On a touchscreen, swipe in any direction to start. Swiping can also be used to move. 

"Pathways, Desire Lines" is a prototype, and represents an attempt to condense some of the core findings and literature of my doctoral thesis into a minimalist and accessible multimedia form. I am in the final phases of researching the ukulele's "third wave" of popularity in the United Kingdom beginning at the turn of the new millennium, and at times I find myself feeling overwhelmed at the task of trying to translate the ideas and narratives I'm wrestling with into an accessible form, which feels incongruous with a musical world in which accessibility and inclusiveness are primary concerns.

The game (really more of a series of spaces to explore; there are no high scores, and no competitive element, much like the musical pathways it describes) is a very incomplete meditation on my thesis findings, but I nonetheless hope it captures both some of my central ideas, and the sense of play and finding-out that has been present for me as a researcher throughout the project. 

This project does not reproduce any of my data as it will appear in the final thesis, both for reasons of participants' privacy, and to sidestep issues of data publication. I lean heavily on Annette Markham's method of "fabrication", which involves "creative, bricolage-style transfiguration of original data into composite accounts or representational interactions". Real experiences and findings have been combined, conflated, fictionalised and representatively adapted. This is also rather helpful in transforming the content of a 100,000 word document into a sub-5-minute game!

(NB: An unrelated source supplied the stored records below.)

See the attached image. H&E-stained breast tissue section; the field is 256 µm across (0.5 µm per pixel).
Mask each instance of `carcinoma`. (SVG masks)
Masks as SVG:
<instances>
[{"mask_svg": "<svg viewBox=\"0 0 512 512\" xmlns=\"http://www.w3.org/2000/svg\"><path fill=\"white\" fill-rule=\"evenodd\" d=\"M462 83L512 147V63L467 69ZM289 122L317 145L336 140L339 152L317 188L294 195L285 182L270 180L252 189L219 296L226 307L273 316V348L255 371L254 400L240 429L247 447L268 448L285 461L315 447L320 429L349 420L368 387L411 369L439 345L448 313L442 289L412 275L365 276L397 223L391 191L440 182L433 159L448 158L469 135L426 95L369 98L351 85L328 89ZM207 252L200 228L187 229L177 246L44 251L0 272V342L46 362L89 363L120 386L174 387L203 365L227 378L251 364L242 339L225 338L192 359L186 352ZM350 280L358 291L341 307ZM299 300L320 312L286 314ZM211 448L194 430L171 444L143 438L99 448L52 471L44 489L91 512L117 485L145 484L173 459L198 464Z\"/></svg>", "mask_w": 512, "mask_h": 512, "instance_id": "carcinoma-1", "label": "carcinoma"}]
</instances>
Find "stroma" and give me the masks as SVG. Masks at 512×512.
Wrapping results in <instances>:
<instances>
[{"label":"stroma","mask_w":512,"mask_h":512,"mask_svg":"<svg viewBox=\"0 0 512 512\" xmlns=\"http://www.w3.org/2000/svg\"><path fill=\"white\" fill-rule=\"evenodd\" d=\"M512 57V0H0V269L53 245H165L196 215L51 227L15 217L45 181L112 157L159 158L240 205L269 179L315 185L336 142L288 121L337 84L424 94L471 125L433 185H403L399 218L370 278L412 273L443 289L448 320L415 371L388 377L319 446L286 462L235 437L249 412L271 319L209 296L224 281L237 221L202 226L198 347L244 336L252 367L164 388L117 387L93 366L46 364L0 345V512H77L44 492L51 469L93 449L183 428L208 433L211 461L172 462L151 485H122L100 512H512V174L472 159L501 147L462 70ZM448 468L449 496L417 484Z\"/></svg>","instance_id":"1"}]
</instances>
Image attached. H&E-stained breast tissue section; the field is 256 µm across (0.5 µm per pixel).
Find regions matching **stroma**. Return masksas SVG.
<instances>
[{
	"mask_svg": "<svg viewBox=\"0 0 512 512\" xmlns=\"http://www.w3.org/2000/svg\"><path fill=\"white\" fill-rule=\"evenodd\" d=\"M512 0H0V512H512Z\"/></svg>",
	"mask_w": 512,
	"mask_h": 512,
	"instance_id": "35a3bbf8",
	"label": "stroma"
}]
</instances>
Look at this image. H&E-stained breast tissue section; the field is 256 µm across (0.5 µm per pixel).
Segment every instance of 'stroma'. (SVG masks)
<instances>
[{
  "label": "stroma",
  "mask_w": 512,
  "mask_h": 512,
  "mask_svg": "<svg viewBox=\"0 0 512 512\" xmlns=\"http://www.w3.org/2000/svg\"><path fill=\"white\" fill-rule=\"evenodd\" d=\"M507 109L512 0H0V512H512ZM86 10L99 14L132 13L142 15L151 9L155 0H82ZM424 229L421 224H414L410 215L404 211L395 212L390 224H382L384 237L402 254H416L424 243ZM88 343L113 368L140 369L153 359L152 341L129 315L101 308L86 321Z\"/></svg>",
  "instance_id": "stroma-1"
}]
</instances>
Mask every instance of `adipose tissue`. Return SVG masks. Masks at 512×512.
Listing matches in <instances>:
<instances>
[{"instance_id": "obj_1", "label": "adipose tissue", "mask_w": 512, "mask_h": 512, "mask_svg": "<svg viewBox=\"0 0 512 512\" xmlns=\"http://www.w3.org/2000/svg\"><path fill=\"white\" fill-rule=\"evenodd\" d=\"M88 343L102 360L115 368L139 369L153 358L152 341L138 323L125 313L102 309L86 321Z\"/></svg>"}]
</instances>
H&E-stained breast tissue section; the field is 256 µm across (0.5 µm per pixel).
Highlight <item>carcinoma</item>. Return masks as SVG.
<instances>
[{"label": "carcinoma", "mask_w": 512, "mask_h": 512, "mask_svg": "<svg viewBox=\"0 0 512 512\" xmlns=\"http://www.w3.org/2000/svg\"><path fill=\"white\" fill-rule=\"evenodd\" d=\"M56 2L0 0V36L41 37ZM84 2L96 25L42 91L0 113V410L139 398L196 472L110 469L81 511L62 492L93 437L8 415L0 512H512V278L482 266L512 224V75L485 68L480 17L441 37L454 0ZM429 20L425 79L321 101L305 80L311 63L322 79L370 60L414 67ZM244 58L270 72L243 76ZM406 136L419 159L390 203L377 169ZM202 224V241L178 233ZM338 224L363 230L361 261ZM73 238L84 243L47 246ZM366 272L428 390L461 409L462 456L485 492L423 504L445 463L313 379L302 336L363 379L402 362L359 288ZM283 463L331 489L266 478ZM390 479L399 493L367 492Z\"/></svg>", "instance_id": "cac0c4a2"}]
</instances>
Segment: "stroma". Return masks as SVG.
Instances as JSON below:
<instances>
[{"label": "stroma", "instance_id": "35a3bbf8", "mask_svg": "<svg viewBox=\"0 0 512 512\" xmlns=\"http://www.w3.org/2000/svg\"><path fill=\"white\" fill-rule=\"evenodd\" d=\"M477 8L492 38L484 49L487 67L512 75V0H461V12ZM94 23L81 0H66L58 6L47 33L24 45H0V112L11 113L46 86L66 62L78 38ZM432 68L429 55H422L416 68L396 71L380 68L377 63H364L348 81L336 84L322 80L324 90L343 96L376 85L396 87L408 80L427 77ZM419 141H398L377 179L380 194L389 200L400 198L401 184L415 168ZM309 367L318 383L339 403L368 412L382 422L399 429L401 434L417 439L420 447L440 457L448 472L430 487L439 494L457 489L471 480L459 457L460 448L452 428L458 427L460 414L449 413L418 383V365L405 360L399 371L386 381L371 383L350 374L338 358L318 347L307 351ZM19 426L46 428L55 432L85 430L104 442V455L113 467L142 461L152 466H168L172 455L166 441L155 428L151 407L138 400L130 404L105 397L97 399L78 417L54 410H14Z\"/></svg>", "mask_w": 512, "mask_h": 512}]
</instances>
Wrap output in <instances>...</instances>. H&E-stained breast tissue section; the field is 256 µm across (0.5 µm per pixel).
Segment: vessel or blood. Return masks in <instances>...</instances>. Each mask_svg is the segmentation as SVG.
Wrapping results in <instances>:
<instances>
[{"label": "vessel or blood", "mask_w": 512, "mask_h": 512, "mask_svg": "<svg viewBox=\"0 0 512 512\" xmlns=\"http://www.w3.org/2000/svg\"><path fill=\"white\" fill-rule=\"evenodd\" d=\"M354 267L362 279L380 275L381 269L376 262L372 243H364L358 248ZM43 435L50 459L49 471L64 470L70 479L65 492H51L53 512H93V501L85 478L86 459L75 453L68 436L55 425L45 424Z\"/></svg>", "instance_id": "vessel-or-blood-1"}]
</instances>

Pathways, Desire Lines is built using the Bitsy game engine, a web application by Adam LeDoux designed for minimalist storytelling and exploration. Bitsy's constraints are, at times, extreme (by default it allows only three colours per game -- I have hacked it here to introduce a fourth!), but its simplicity and limitations mean that it does not require any coding ability. In this respect, it seemed a perfect medium to explore the feel of a musical world in which skill is often irrelevant to worth and meaning.